Bees play a key role in Fairmont Hotels & Resorts’ environmental stewardship initiatives.
Acquired by Accor in 2016, Fairmont has been committed to proactively protecting local environments through its award-winning Fairmont Sustainability Program—now part of Accor’s Planet21 program—for three decades. Its approach to environmental sustainability combines leading operational efforts aimed at reducing overall impact on the planet with forward-thinking programs promoting responsible tourism.
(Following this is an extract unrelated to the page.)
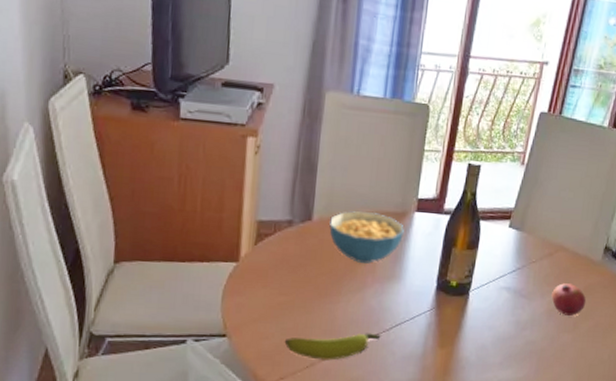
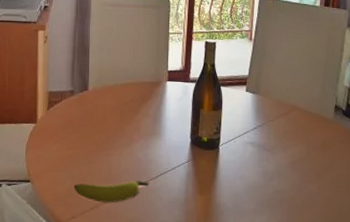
cereal bowl: present [329,211,404,263] -> none [101,82,159,123]
pomegranate: present [551,283,587,316] -> none [292,138,326,168]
Currently, Bee Sustainable programs at Fairmont locations worldwide have more than 20 honeybee apiaries and over 20 wild pollinator bee hotels. Here’s the buzz about bees at four properties in Canada.
Fairmont Waterfront (British Columbia)
Vancouver, B.C.’s Fairmont Waterfront partnered with Hives for Humanity to introduce mason bees to the hotel’s garden as part of the larger Pollinator Corridor Project, which aims to build up local bee populations across the city’s green spaces. Mason bees are super pollinators that live in tiny tubes. While they don’t produce honey, they are an integral part of the ecosystem. In addition to the Pollinator Corridor Project, the hotel’s partnership with Hives for Humanity has allowed for the creation of Bee Space—a permanent and covered location that allows Hives for Humanity to continue their community program throughout the winter months.
Fairmont Waterfront was the first Fairmont to host bees in its rooftop garden—the “Bee & Bee” Pollinator hotel. The property went virtual with its bee video series: Fairmont Waterfront’s Buzz on Bees. The Fairmont Waterfront also has a “bee team” who do daily tours in the summer months. The property’s “bee butler” is shown above.
Fairmont Chateau Whistler (British Columbia)
Fairmont Chateau Whistler has partnered with Pollinator Partnership, a leader in the protection and promotion of pollinators and their ecosystems for more than 20 years. This summer the property will be a hive of activity with Chef Isabel Chung’s edible garden in bloom, a Bee & B Hotel welcoming weary travelers, and an outdoor pop-up restaurant serving a locally-inspired BBQ menu. The Wild Bees help pollinate the garden that supplies fresh herbs and flowers for hotel menus and cocktails. After a hard day of pollinating, the busy bees can retreat to the hotel’s bee sanctuary for food, hydration and safe lodging. Guests can take a self-guided tour of the gardens and Bee hotel aided by educational signage.
Fairmont Le Château Montebello (Quebec)
Located in the heart of Quebec woodlands, Fairmont Le Château Montebello has worked with the David Suzuki Foundation to plant milkweed plants for Monarch Butterflies to pollinate, and with the local elementary school to create a butterfly garden with nourishing flowers and educational signage. The hotel has also partnered with Kenauk Nature to set up two honey bee apiaries that support the important process of pollination. Kenauk Nature’s beekeeper carefully tends to the apiaries throughout the season, making sure all 130,000 bees remain happy and healthy. Once the honey is harvested, the hotel’s chefs incorporate the honey in different recipes and desserts.
Fairmont Le Château Frontenac (Quebec)
Recognizing the critical role bees play in pollination and food supply, Quebec City’s Fairmont Le Château Frontenac installed honeybee apiaries on its roof. The hotel’s four beehives welcome 70,000 bees, which produce up to 650 pounds of honey per year. Harvested twice a year, the honey is used in the hotel’s kitchens, as well as in its cocktails. In order to improve the environmental sustainability of its daily operations, Fairmont Le Château Frontenac is also proud to be the first historic hotel in Canada to achieve carbon neutrality in 2020, thanks to a partnership with Laval University.